Assumptions and the DDR5 Wall
The assistant is operating under a clear hypothesis: that DDR5 memory bandwidth, not synthesis throughput, is the limiting factor. This assumption is grounded in the data. As pw increased from 10 to 12 to 14, throughput plateaued at ~37.7-38.5s/proof while memory consumption rose from 317 GiB to 456 GiB. The pattern suggests that additional synthesis threads are spending more time waiting for memory access than doing useful work, a classic symptom of bandwidth saturation on a multi-socket server with multiple memory channels.
The assistant also assumes that the GPU is not the bottleneck. With num_gpus=2 and gpu_threads=32, the GPU workers are processing partitions at a mean of ~7.3s per partition (from the GPU timing data in earlier messages). With 10 partitions per proof and 2 GPUs, the GPU throughput is roughly 20 / (7.3 * 10 / 2) ≈ 0.55 proofs/second, or ~36.4s/proof — close to the observed 37.7s. The slight gap suggests the CPU side (synthesis + memory transfer) is adding ~1.3s of overhead, which the assistant attributes to memory bandwidth contention.
If this assumption is correct, pw=16 will show no further throughput improvement and will simply consume more memory. If it's incorrect — if synthesis throughput is still the bottleneck — pw=16 might squeeze out another 1-2% gain. The assistant is letting the data decide.

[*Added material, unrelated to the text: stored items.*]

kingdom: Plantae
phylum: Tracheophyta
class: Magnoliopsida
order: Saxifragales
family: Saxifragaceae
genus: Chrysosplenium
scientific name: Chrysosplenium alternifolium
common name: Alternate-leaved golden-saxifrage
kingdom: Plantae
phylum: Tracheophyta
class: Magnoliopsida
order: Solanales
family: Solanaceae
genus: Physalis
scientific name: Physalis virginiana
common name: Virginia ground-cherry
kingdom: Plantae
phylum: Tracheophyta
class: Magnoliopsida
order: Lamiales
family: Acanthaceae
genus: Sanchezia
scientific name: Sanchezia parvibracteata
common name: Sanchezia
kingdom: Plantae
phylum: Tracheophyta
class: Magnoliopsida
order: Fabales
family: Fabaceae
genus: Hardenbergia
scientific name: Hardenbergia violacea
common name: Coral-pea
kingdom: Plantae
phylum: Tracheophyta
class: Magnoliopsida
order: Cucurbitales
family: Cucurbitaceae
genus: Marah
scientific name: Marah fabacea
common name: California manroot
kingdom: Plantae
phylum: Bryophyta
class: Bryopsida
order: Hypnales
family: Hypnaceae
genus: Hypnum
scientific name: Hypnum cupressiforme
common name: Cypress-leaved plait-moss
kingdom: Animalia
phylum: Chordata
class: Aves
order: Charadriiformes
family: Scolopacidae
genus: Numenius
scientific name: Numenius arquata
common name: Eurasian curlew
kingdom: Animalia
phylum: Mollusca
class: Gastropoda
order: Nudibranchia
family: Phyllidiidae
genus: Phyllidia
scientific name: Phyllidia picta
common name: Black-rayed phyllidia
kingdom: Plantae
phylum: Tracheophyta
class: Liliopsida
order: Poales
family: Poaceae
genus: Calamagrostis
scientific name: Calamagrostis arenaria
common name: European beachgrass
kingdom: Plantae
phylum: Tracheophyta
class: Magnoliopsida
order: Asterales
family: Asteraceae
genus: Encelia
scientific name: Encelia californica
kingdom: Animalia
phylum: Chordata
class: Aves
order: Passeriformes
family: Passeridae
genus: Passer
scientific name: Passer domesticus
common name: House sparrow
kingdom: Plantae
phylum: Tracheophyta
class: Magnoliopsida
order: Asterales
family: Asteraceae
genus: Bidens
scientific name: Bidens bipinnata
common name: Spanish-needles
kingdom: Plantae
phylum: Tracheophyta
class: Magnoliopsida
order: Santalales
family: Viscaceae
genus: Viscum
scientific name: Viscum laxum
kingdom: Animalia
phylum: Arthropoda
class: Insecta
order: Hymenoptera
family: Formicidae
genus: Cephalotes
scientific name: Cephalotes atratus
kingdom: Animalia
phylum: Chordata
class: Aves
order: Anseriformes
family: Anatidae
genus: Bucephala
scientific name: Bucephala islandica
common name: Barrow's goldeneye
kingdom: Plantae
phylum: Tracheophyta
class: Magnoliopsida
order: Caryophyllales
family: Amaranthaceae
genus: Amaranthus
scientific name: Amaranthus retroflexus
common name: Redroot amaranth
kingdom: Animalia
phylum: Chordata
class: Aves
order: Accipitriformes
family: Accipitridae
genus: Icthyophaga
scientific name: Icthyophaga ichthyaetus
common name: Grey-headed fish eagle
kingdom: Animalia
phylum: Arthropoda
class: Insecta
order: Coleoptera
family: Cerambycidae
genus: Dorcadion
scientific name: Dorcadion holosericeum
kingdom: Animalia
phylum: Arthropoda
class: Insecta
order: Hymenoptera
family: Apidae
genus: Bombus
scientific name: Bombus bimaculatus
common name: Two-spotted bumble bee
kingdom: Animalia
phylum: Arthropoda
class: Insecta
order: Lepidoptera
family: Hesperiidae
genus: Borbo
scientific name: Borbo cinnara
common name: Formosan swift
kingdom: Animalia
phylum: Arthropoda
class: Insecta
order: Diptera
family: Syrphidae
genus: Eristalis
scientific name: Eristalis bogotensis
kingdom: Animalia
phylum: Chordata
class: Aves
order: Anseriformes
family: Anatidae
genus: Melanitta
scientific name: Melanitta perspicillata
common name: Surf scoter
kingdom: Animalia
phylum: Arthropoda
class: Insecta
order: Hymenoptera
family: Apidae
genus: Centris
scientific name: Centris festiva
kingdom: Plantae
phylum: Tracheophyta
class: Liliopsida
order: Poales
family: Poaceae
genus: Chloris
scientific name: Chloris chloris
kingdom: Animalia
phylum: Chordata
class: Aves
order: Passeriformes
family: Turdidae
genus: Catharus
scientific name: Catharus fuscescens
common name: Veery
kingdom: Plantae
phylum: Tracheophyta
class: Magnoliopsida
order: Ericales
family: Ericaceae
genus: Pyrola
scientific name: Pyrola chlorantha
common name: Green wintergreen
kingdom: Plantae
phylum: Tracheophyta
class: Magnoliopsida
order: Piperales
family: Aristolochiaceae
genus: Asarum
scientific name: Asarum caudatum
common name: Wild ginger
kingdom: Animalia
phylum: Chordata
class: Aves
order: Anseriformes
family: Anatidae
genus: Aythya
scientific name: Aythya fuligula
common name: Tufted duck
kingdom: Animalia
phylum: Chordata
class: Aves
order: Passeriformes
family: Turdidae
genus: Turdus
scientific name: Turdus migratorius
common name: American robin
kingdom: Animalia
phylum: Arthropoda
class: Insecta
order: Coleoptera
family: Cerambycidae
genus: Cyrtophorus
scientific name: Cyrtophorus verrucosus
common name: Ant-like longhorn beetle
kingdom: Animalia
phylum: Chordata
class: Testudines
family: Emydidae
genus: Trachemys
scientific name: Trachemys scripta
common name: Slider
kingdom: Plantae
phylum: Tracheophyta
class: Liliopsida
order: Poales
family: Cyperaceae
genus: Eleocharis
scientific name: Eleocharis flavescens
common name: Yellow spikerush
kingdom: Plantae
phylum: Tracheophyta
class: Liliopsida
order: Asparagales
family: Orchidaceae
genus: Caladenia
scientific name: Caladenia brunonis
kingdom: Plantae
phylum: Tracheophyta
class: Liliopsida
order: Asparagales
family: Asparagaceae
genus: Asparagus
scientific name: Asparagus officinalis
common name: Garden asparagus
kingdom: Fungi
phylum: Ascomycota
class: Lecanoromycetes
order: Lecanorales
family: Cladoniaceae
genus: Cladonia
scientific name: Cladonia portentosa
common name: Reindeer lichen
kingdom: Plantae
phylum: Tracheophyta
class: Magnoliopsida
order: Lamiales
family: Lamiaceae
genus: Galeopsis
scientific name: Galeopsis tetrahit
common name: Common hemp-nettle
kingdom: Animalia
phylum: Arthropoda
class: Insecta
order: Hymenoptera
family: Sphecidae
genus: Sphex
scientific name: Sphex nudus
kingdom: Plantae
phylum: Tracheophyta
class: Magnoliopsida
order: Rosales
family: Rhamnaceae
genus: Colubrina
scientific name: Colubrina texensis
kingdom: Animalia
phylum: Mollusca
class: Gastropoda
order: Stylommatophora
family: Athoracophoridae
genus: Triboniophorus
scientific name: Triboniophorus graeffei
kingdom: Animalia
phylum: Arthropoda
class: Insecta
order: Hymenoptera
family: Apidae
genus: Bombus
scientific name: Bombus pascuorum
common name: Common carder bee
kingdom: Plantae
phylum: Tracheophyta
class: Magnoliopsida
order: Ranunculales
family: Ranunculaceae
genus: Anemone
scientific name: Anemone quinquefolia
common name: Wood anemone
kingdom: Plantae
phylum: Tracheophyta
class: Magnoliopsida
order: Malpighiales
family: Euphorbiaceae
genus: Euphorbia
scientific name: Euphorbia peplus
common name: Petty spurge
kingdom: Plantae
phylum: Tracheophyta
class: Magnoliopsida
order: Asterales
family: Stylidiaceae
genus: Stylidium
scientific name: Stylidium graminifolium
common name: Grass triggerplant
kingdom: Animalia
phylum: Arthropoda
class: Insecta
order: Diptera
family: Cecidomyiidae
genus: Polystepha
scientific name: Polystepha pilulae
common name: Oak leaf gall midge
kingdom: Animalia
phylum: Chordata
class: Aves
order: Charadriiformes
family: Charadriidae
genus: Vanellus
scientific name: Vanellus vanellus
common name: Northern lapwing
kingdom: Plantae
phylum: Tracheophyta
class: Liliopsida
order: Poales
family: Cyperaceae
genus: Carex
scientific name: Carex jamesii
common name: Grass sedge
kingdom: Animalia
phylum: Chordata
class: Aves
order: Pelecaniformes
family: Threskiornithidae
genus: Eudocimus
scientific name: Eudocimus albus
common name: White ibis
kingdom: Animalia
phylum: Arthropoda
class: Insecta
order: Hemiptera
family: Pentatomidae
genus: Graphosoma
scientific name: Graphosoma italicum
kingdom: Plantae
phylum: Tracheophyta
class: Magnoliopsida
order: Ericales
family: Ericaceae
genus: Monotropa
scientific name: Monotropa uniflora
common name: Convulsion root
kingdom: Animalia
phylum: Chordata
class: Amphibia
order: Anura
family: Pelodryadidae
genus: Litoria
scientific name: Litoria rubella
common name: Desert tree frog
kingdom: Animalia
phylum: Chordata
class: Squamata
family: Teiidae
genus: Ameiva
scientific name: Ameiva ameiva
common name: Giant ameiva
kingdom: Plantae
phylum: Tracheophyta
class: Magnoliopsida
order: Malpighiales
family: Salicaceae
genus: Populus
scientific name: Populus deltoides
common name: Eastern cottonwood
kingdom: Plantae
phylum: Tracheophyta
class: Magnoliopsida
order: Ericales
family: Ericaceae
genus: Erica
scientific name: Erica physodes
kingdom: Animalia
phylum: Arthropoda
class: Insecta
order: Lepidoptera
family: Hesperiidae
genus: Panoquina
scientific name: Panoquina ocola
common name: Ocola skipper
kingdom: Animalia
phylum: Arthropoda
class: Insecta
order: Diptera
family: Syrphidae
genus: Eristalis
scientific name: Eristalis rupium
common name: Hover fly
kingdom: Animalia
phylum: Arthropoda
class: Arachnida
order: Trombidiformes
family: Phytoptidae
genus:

The Methodology of Systematic Benchmarking
This message exemplifies a rigorous benchmarking methodology that deserves attention. The assistant is not making ad-hoc changes and hoping for improvement. Each parameter is varied independently while holding others constant (gw=2, gt=32 throughout). Each configuration is benchmarked with a consistent workload (20 proofs, concurrency 20). Memory is tracked continuously via the RSS monitor, not just sampled at the end. The daemon is restarted between configurations to avoid memory fragmentation artifacts from previous runs. Multiple runs are performed to distinguish systematic effects from noise (pw=12 got two runs: 37.7s and 38.5s, yielding an average of ~38.1s).
The assistant also pays attention to operational details that could confound results: port binding issues from a previous daemon not fully shutting down (visible in the pw=16 startup sequence where the daemon failed to start initially), the need to wait for the daemon to be "ready" before benchmarking, and the conversion of debug eprintln! calls to tracing::debug! to eliminate I/O noise from the benchmark measurements.
Conclusion
This single message — a bash command checking a configuration value and starting a memory monitor — is the quiet prelude to a decisive experiment. It represents the point where the months-long memory backpressure work has made the system stable enough to probe its outer limits. The assistant is not fighting fires anymore; it is methodically characterizing the performance envelope. Whether pw=16 yields a breakthrough or confirms the DDR5 bandwidth wall, the answer will inform the next phase of optimization — perhaps a move toward Phase 13's planned interventions for reducing memory bandwidth contention.
In the broader narrative of the optimization campaign, this message is the calm before the data arrives. The assistant has built the machine, fixed the leaks, tuned the parameters, and is now asking the final question: how fast can this pipeline actually go?